CAUTION: Before initiating a drive repair operation, verify:

  1. The node that the drive to be replaced resides on will need to be placed into maintenance mode. All other nodes should be online and fully operational (i.e. not in maintenance mode or offline).
  2. No other drive repairs are running on different nodes within the same storage tier (Drive repairs on the same physical node are acceptable)
  3. You have positively identified the correct physical drive using the LED activation process above
  1. Place the node that has the faulty drive into Maintenance Mode.
  2. From the node dashboard, click Drives.
  3. Click to select the particular drive (Selected drive shows a check mark on the left.)
  4. Click Close/Take Offline on the left menu. In the resulting modal pop-up that appears, click the checkbox for "I understand the risks" regarding the warning that the node should be in maintenance mode.
  5. When the drive status appears as Offline: physically remove the drive, being extremely careful to remove the correct drive.
  6. Verify the UI reflects the drive is missing to verify that the proper drive was removed.
  7. Insert the replacement drive.
  8. Wait for the drive to be detected; the dashboard will show the new drive as Offline.
  9. Click Format on the left menu. In the resulting modal pop-up that appears, click the checkbox for "I understand the risks" regarding the warning that the node should be in maintenance mode.
  10. Wait until the dashboard no longer indicates the disk is formatting.
  11. Click Initialize on the left menu. In the resulting modal pop-up that appears, click the checkbox for "I understand the risks" regarding the warning that the node should be in maintenance mode.

Success

After the vSAN has completed a full walk, the repair process will begin, and the drive status will change to "Repairing"; at this point the drive dashboard will indicate an Estimated Repair Completion date and time.

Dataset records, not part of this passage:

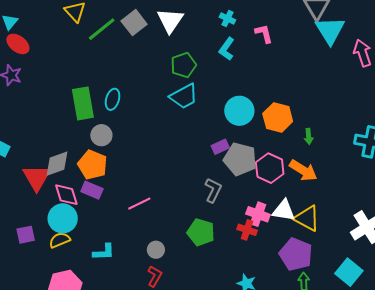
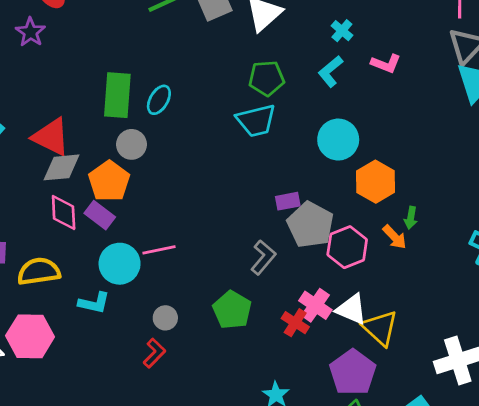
pink L-shape: (264, 34) -> (386, 64), turned 110
cyan circle: (239, 111) -> (338, 140), moved
orange arrow: (303, 170) -> (395, 237), moved, size x0.7
red triangle: (37, 178) -> (51, 137), moved, turned -48
cyan circle: (63, 218) -> (120, 264), moved
yellow semicircle: (60, 240) -> (39, 271), size x1.4

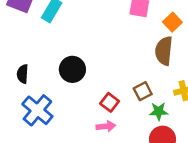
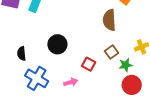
brown semicircle: (164, 51) -> (109, 20), moved
pink arrow: (106, 126) -> (71, 82), moved

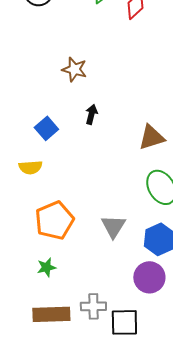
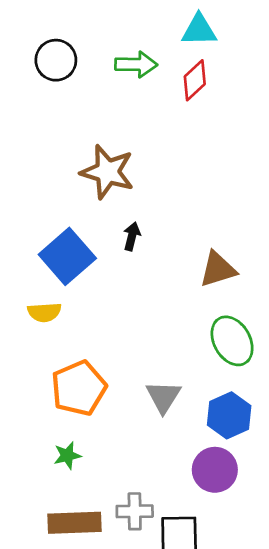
brown star: (74, 69) -> (107, 172), size x1.5
blue square: (46, 128) -> (67, 256), size x1.6

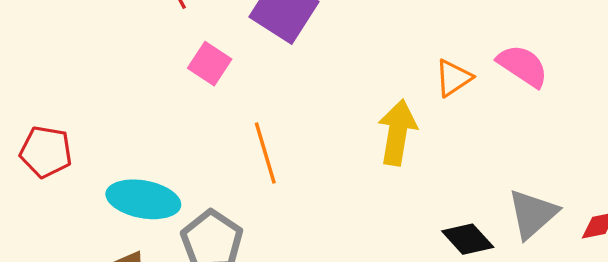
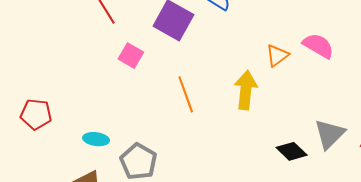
orange line: (265, 153) -> (186, 94), moved
cyan ellipse: (143, 199) -> (96, 139), size x0.6

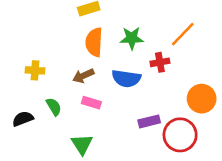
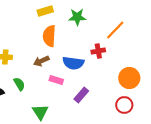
green star: (132, 38) -> (77, 17), moved
pink rectangle: (91, 103) -> (56, 80), moved
purple rectangle: (149, 121) -> (81, 95), moved, turned -35
red circle: (180, 135) -> (124, 105), moved, size x0.7

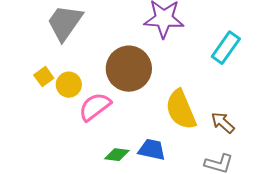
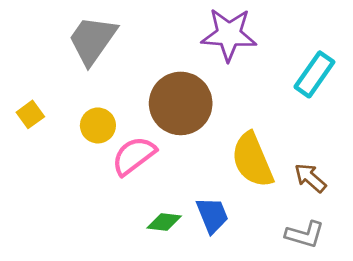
yellow square: (44, 77) -> (30, 114), moved
blue trapezoid: (152, 150) -> (212, 215), turned 56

During the Repair Process#

Important

The following applies to both replacement scenarios:

  • Do NOT restart, reset or power off any nodes until the drive shows a status of "Online"; it is important that all other nodes remain fully operational during the repair process.
  • Additional drive replace/repair operations should NOT be initiated until this repair operation has fully completed unless the additional drive resides: within the same node - OR - on another storage tier.

Troubleshooting#

If the Replace Drive option is not working or the replacement process fails:

  1. Reboot the node - This can help the system properly detect the new drive and clear any stale state.
  2. Verify drive compatibility - Ensure the replacement drive meets the same specifications as the original (capacity, interface type).
  3. Check drive seating - Ensure the new drive is properly seated in the slot.
  4. Contact support - If issues persist after a node reboot, contact VergeOS support for assistance.